The Uuuhs and Aaarghs of my life

Courage.jpg

Courage is an Attitude

I had just come from Nairobi Garage where I had hosted an early-morning speed networking event for young Nairobi entrepreneurs. It was the very last event. I could not afford to produce another one. So I had a little cupcake and coffee party to thank my guests, and to encourage them to keep on with their good work. I went home.
 
With my handbag still on my shoulder, I sat on the couch, silent.
With a box of stationery still on my lap, I stared at the feedback forms inside.
Warm tears slowly slithered down my cheeks into the box.
Suddenly, a loud cry burst out of my mouth and echoed into the box.
 
I felt like such a big failure!
A failure to my company. A failure to myself. A failure to my parents who’d invested in my business. A failure to my supporters. A failure to my country.
 
After weeping, I sat on the couch for a while, trying to figure out my next steps. Normally, I would write an evaluation of the event and plan for the next one. Then send a message of thanks to guests, along with a networking tip.
 
But this time round, I had no idea what would be my next step.
I could not afford to pay back the loans from my parents because the banks I had visited didn’t offer loans to young unmarried ladies with small enterprises. I got to understand why there are so many microfinance banks for women in Kenya. Despite modernisation, most banks still see women as high-risk customers.

■ **Work item A**: In the blog post, where had the writer hosted the speed networking event?
■ **Work item B**: Decide whether each statement agrees with the blog post, giving yes or no and quoting the words that settle it: (i) The event was for young Nairobi entrepreneurs. (ii) The writer's parents had invested in the business. (iii) The banks the writer visited offered loans to young unmarried ladies with small enterprises.
■ **Work item C**: Please print the blog post from the words "Warm tears slowly" and stop after "my next step.".

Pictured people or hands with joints
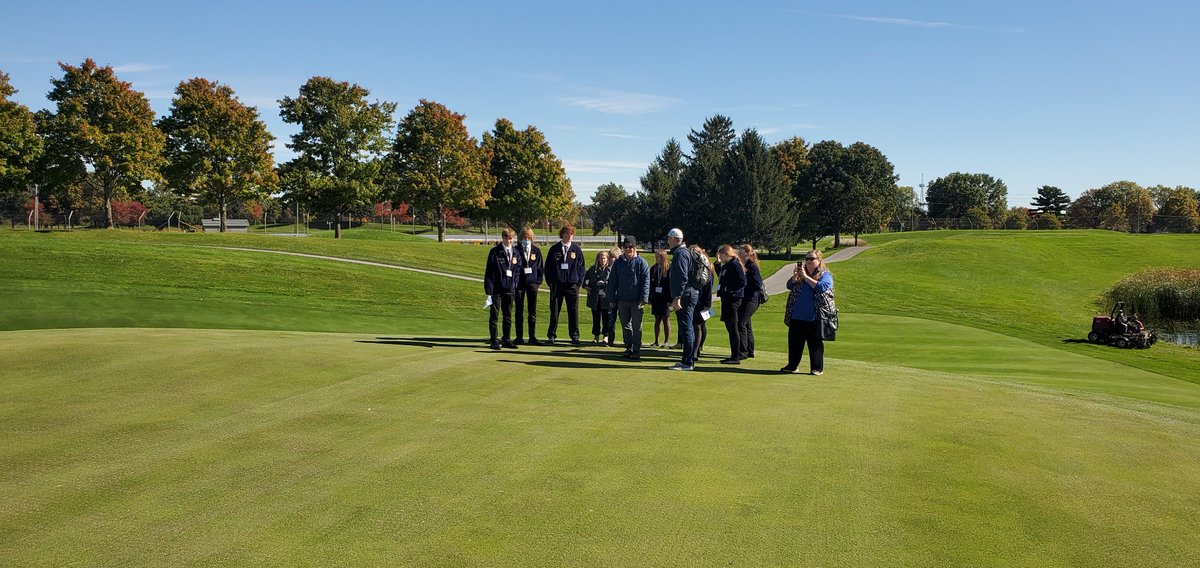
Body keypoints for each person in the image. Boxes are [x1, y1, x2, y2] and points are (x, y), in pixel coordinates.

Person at [782, 249, 834, 375]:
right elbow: (789, 285)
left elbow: (822, 287)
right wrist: (796, 277)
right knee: (794, 343)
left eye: (811, 259)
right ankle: (792, 366)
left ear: (819, 260)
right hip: (797, 315)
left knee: (815, 344)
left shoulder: (824, 275)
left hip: (814, 316)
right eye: (807, 259)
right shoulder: (801, 274)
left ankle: (817, 368)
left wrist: (806, 277)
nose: (808, 261)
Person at [607, 236, 651, 360]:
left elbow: (645, 282)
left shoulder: (641, 262)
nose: (628, 249)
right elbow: (612, 282)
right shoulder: (618, 263)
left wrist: (644, 298)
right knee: (625, 325)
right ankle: (629, 347)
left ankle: (636, 349)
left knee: (637, 326)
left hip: (637, 300)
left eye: (630, 247)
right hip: (622, 299)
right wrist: (611, 299)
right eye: (626, 247)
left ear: (635, 247)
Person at [545, 225, 586, 345]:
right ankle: (551, 335)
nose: (569, 236)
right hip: (557, 285)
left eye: (571, 234)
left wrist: (578, 283)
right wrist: (551, 283)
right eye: (567, 234)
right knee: (555, 311)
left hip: (572, 286)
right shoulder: (554, 249)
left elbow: (581, 268)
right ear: (562, 234)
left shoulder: (576, 250)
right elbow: (548, 268)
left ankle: (574, 336)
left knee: (573, 311)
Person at [666, 228, 698, 370]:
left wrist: (677, 297)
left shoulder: (680, 254)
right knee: (686, 328)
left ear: (673, 239)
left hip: (685, 295)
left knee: (686, 328)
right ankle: (686, 360)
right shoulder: (684, 252)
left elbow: (682, 277)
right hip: (688, 294)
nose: (667, 241)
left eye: (668, 238)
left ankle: (687, 362)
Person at [484, 228, 521, 350]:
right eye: (506, 238)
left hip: (510, 289)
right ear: (503, 238)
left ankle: (506, 339)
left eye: (511, 238)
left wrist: (514, 284)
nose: (509, 241)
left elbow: (517, 271)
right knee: (494, 315)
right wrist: (489, 291)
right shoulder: (495, 252)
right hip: (496, 289)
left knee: (508, 315)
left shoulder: (515, 253)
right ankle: (494, 340)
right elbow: (489, 273)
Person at [715, 245, 746, 365]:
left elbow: (742, 281)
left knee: (733, 328)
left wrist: (730, 290)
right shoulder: (727, 265)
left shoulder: (734, 264)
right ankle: (733, 355)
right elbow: (722, 277)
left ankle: (736, 356)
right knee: (730, 327)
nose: (720, 257)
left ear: (726, 254)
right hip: (726, 299)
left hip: (733, 300)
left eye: (721, 255)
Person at [513, 226, 543, 345]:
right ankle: (519, 337)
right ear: (521, 238)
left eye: (528, 237)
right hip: (519, 284)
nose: (526, 239)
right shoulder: (516, 250)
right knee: (519, 311)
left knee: (532, 311)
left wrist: (537, 282)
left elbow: (540, 268)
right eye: (524, 237)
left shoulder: (536, 251)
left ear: (532, 238)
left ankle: (532, 337)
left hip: (532, 284)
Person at [737, 244, 766, 360]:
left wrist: (746, 290)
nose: (739, 254)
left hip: (752, 299)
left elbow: (758, 284)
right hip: (746, 299)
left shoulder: (752, 266)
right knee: (747, 324)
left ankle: (743, 351)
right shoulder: (744, 265)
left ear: (748, 253)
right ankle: (750, 350)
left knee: (741, 323)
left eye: (742, 252)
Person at [690, 245, 714, 362]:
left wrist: (707, 305)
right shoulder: (695, 268)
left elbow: (708, 289)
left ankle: (695, 352)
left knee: (698, 326)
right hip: (697, 301)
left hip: (703, 302)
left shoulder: (707, 270)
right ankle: (697, 348)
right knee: (699, 325)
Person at [584, 251, 614, 345]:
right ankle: (596, 336)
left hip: (606, 298)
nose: (602, 260)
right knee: (596, 318)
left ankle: (605, 336)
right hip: (595, 297)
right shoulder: (593, 269)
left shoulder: (610, 270)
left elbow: (614, 283)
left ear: (607, 259)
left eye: (604, 258)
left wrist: (604, 283)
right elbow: (583, 278)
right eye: (600, 258)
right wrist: (585, 286)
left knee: (606, 317)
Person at [648, 250, 672, 347]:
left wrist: (671, 299)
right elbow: (650, 283)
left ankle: (666, 341)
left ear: (663, 257)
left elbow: (670, 284)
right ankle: (656, 341)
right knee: (657, 319)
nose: (656, 259)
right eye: (655, 257)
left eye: (658, 257)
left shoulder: (669, 269)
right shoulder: (653, 268)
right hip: (656, 297)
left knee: (665, 318)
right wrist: (650, 297)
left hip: (665, 297)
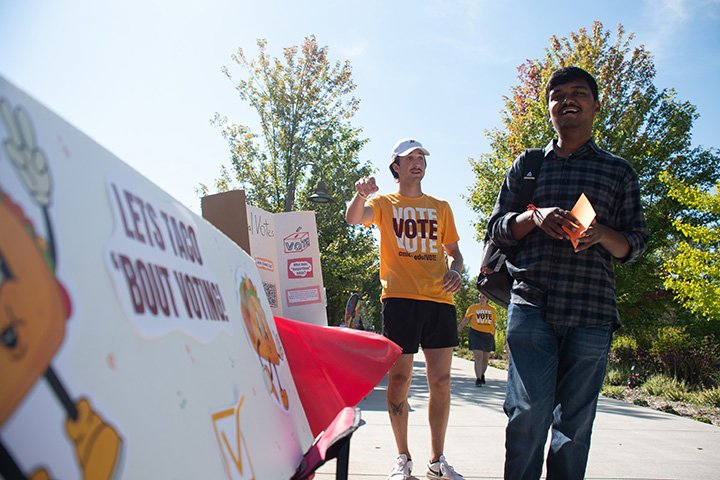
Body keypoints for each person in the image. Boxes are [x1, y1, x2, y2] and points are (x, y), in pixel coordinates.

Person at [487, 66, 649, 480]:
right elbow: (497, 229)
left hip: (591, 310)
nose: (567, 101)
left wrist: (603, 235)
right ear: (548, 109)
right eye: (558, 96)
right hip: (531, 303)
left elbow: (636, 244)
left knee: (574, 425)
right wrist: (533, 218)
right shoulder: (528, 165)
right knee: (528, 413)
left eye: (578, 93)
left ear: (596, 106)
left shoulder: (618, 171)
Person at [346, 138, 465, 480]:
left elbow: (455, 253)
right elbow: (354, 218)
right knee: (399, 379)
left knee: (440, 381)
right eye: (409, 158)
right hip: (399, 301)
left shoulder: (441, 207)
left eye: (421, 157)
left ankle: (437, 460)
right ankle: (403, 458)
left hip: (439, 301)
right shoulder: (384, 202)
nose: (417, 162)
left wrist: (456, 270)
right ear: (395, 167)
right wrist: (361, 194)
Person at [457, 293, 496, 386]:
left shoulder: (492, 310)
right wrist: (458, 329)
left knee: (485, 359)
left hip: (488, 335)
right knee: (478, 356)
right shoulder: (473, 308)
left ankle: (482, 374)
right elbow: (466, 320)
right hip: (475, 334)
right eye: (480, 297)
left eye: (484, 297)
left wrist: (494, 335)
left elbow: (493, 324)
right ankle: (478, 379)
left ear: (487, 299)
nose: (482, 298)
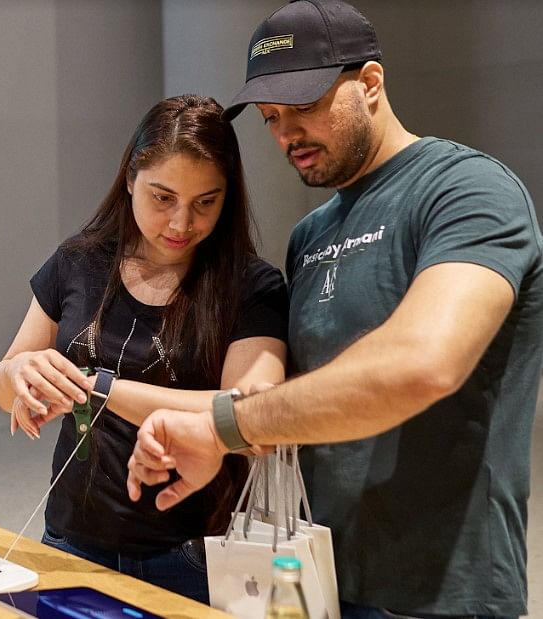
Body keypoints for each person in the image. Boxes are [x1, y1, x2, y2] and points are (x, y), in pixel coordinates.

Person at [126, 2, 542, 618]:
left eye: (304, 106)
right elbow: (302, 400)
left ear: (370, 83)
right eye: (271, 117)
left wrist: (221, 426)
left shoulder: (467, 190)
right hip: (318, 573)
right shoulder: (312, 234)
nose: (285, 133)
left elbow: (421, 364)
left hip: (445, 589)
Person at [0, 95, 288, 602]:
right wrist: (21, 375)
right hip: (72, 539)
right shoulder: (79, 260)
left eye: (205, 203)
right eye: (163, 197)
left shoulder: (250, 286)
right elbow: (2, 383)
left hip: (192, 550)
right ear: (130, 178)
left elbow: (253, 415)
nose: (180, 224)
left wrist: (101, 387)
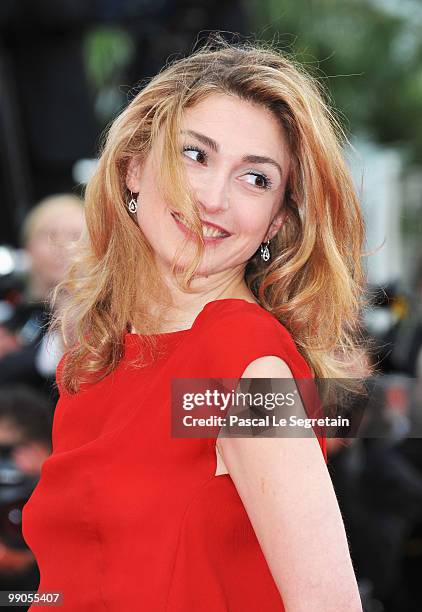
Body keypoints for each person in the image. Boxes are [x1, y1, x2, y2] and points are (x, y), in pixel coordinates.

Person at [22, 34, 370, 611]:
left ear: (276, 222)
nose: (213, 197)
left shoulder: (245, 366)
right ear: (134, 166)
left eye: (254, 178)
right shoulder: (99, 358)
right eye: (195, 154)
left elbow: (329, 604)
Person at [0, 194, 85, 399]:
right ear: (27, 248)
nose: (62, 247)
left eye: (75, 235)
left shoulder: (112, 315)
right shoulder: (11, 317)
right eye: (50, 235)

■ **Output A**: At Nairobi Garage.

■ **Output B**:
(i) Yes: "an early-morning speed networking event for young Nairobi entrepreneurs"
(ii) Yes: "my parents who’d invested in my business"
(iii) No: "the banks I had visited didn’t offer loans to young unmarried ladies with small enterprises"

■ **Output C**:
Warm tears slowly slithered down my cheeks into the box.
Suddenly, a loud cry burst out of my mouth and echoed into the box.
 
I felt like such a big failure!
A failure to my company. A failure to myself. A failure to my parents who’d invested in my business. A failure to my supporters. A failure to my country.
 
After weeping, I sat on the couch for a while, trying to figure out my next steps. Normally, I would write an evaluation of the event and plan for the next one. Then send a message of thanks to guests, along with a networking tip.
 
But this time round, I had no idea what would be my next step.